The people in District 12 live an existence straight out of the late nineteenth century rural America.  The men go to work in dangerous coal mines while the women try to feed the family on rations barely above starvation-level.  Hunting is apparently illegal so unsurprisingly a brisk black market trade exists in small game.  From a passing comment I learned that additional rations are available to young people if they are willing to enter their name additional times for the annual Reaping.

The inhabitants may not leave the confines of their District upon pain of electrocution from the border fences or capture and death from the security forces.  Technology is deliberately kept at pre-electronics levels with the exception of media controlled by the state.

Meanwhile, the citizens of the Capitol live a sybaritic lifestyle with all of the wealth and advanced technology available to an advanced society.  Consumption is conspicuous and flamboyant personal fashion is the norm for the elite.  The working stiffs in Capitol have to make do with white jumpsuits and hair in colors that nature intended.
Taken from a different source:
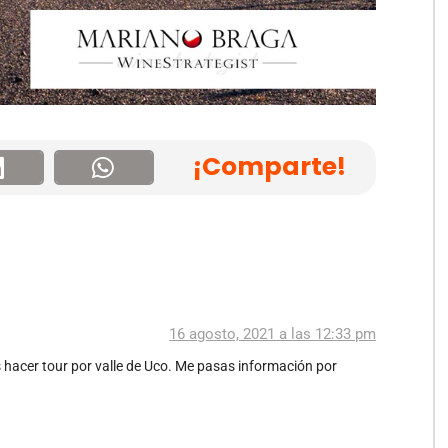
¡Comparte!
16 agosto, 2021 a las 12:33 pm
hacer tour por valle de Uco. Me pasas información por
Sounds like something right out of the Roaring Twenties, right?  Rockefeller Republicans living large while the proletariat huddles in the dark, starving.  The parallels are there, but what is missing is the iron fist of the state carefully tending to the status quo.  For that, you have to have to go to the other side of the globe.
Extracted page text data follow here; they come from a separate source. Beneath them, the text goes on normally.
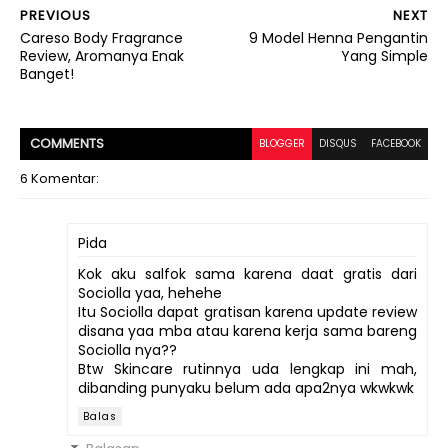
PREVIOUS
NEXT
Careso Body Fragrance
9 Model Henna Pengantin
Review, Aromanya Enak
Yang Simple
Banget!
COMMENT
S
BLOGGER
DISQUS
FACEBOOK
6 Komentar:
Pida
Kok aku salfok sama karena daat gratis dari
Sociolla yaa, hehehe
Itu Sociolla dapat gratisan karena update review
disana yaa mba atau karena kerja sama bareng
Sociolla nya??
Btw Skincare rutinnya uda lengkap ini mah,
dibanding punyaku belum ada apa2nya wkwkwk
Balas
The world of Panem bears a striking similarity to the former Soviet Union.  Travel controls, deliberate starvation of the peasantry, the unavailability of modern luxuries to all but the social elite, it's all there.  Even The Reaping is a shadowy reflection of universal conscription into a military that places absolutely no value on the lives or health of the conscripts.
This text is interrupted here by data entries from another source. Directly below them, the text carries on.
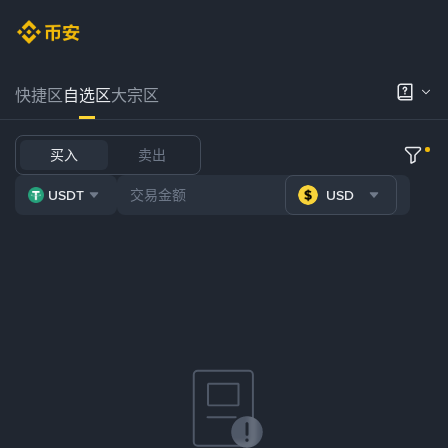
快捷区
自选区
大宗区
买入
卖出
USDT
USD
The games themselves are reality TV mixed with spectacle that would have been immediately familiar to Emperor Trajan.  Bread and circuses have been with humans for thousands of years and reflect a darker aspect of our natures that enjoys seeing arterial blood on the sand.  But what I saw in "The Hunger Games" seemed to go deeper than that.  I saw a segment of a society so jaded by their sybaritic lifestyle that nothing short of child murder could elicit a genuine emotional reaction.  Perfectly coiffed plastic faces that respond like trained seals to the clumsy emotional manipulation of a master of ceremonies.  People going through the motions of human behavior that can't actually feel anything because nothing is truly real anymore.

One of the things that bothers me about so-called "reality TV" is the artless creation of artificial "drama" which inevitably manifests as interpersonal conflict.  Whether it is cliques ostracizing the goat, screaming matches over who used the last of the dish soap, or media-whoring executives barking "You're fired!" the result is the same.  The audience experiencing a frission of glee at "real people" fighting for their entertainment.

I am impressed that Suzanne Collins was able to take the complex themes above and integrate them into teen fiction aimed specifically at young women.  I took my daughters to see the film, despite the awful content of children murdering children, because I thought the meta-themes of individual human decency and the importance of resisting peer pressure to give in to our darker natures.  Empathy is what makes us human, and that transcends monkey politics.